Mit Stand von Januar 2024 legt sich auch die American Acandemy of Allergy, Immunology and Asthma fest: "Patienten mit Soja Allergie oder Eiweiß Allergie können ohne weitere Vorkehrungen Propfol bekommen." (Übersetzt durch Autor, Quelle)

Propofol und Soja-Allergie: Welche Alternativen gibt es?

Natürlich kann man eine Narkose bei einem Patienten mit Soja-Allergie auch ohne Profofol einleiten - auch wenn es wie dargestellt eigentich keinen Grund dazu gibt. Mögliche Alternativen zu Propfol als Einleitungs-Hypnotikum wären:

  • Trapanal (Thiopental)
  • Ketamin
  • Etomidate

Trapanal wurde bis zur breiten Einführung von Propfol in vielen Kliniken standardmäßig verwendet, wurde aber inzwischen fast komplett verdrängt und wird nur noch bei bestimmten Indikationen angewandt. Die Einleitungsdosis liegt bei 3-5mg/kg KG, bei Kindern höher bis ca. 6-8 mg/KG kg. Aufgrund der pharmakokinetischen Eigenschaften eigenet sich Trapanal jedoch nicht zur Narkose-Aufrechterhaltung. Hier muss dann beispielsweise mit Gas gearbeitet werden, wenn man auf Propofol verzichten möchte. Ketamin ist ebenfalls gut geeignet zur Narkoseindikation, sollte dann aber in Kombination mit Midazolam verwendet werden, um sog. Dissoziationen zu vermeiden. In der Notfallmedizin wird es beispielsweise gerne aufgrund seiner großen therapeutischen Breite, guten Verträglichkeit und stabilen Hämodynamik angewandt.

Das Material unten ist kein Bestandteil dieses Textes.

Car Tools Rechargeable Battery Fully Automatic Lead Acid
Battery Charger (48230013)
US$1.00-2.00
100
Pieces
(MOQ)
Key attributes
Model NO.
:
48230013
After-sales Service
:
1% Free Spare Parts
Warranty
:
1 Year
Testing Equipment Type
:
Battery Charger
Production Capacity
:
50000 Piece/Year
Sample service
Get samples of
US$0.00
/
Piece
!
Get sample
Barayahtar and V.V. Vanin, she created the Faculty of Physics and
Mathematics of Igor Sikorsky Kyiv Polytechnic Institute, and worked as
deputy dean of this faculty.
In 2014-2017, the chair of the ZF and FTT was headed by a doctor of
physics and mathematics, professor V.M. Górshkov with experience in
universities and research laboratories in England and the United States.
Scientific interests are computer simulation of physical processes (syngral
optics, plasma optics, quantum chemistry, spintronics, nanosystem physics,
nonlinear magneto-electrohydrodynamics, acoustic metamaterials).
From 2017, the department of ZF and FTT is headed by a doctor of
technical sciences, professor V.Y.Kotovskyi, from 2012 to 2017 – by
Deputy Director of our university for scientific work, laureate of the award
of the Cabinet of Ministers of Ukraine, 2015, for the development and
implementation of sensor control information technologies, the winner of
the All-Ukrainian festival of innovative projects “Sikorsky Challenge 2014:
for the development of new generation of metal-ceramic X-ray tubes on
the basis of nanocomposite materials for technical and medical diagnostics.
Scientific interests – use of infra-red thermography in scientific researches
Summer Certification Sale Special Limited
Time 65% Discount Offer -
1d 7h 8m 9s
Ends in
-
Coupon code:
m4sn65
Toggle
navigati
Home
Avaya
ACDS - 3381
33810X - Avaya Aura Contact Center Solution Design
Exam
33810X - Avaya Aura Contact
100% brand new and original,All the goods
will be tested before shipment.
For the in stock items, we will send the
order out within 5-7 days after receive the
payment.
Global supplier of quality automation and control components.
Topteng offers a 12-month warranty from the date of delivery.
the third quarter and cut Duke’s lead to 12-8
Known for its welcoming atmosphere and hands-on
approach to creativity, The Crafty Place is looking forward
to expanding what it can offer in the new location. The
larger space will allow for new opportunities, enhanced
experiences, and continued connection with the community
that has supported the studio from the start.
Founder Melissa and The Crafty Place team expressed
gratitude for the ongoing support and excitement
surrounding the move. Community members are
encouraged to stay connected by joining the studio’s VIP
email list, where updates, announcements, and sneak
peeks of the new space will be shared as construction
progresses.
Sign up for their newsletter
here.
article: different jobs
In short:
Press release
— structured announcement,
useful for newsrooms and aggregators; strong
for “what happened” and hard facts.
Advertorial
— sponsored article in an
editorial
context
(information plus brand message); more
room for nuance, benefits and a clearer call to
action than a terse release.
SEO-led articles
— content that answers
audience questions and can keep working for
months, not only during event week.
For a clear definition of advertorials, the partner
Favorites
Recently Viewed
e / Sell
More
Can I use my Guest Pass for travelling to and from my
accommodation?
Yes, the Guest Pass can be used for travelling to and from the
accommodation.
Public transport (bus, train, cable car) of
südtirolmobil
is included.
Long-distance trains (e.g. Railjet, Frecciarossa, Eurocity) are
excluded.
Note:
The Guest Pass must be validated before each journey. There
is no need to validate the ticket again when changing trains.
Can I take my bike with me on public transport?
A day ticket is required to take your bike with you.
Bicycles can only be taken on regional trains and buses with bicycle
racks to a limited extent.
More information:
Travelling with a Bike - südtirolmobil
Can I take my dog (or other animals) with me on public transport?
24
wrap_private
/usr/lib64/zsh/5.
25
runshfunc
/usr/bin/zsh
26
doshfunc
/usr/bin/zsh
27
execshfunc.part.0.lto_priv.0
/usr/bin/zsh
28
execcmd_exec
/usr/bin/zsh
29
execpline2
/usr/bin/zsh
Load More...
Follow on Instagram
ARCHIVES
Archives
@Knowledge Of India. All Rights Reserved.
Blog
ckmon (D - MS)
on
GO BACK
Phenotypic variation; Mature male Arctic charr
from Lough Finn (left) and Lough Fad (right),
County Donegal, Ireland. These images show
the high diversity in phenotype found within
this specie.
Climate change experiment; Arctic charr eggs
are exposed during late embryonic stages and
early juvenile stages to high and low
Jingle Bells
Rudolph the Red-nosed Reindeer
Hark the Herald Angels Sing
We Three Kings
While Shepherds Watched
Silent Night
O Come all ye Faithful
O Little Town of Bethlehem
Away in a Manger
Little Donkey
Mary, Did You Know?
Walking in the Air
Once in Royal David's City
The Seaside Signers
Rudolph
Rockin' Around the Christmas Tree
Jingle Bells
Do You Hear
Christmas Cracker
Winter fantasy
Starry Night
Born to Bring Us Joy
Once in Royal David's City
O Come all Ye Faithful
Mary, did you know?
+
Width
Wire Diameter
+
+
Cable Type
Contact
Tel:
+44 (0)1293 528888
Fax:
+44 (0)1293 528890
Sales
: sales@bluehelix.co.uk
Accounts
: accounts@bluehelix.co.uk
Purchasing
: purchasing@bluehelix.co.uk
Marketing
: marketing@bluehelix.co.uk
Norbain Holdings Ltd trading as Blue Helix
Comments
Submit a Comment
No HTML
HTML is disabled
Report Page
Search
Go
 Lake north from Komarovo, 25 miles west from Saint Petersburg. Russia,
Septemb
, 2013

Zur Narkoseinduktion sollte man jedoch ausreichend dosieren und mindestens 3-5 mg/kg KG verwenden. Etomidate habe ich als Anästhesist mit 20 Jahren Berufserfahrung noch niemals benutzt - aufgrund seiner negativen Eigenschaften im Hinblick auf die Nebennierenrindensuppression halte ich es für obsolet.

Propofol bei Soja-Allergie - Mein Fazit

Auch wenn es immernoch in der Fachino steht: Propofol kann bei bekannter Nahrungsmittel-Allergie sicher eingesetzt werden. Ich persönlich handhabe das so, dass ich die Eltern ausführlich über meine Entscheidungsgründe informiere und ihnen anbiete, die Narkose mit Propofol durchzuführen. Ich entscheide mich für eine ausführliche Dokumentation des Aufklärungsgesprächs und habe damit bisher gute Erfahrungen gemacht. Bei keiner meiner Narkosen ist in den letzten 20 Jahren eine anaphylaktische Reaktion auf Propofol aufgetreten und ich habe bisher niemals auf Propofol verzichtet.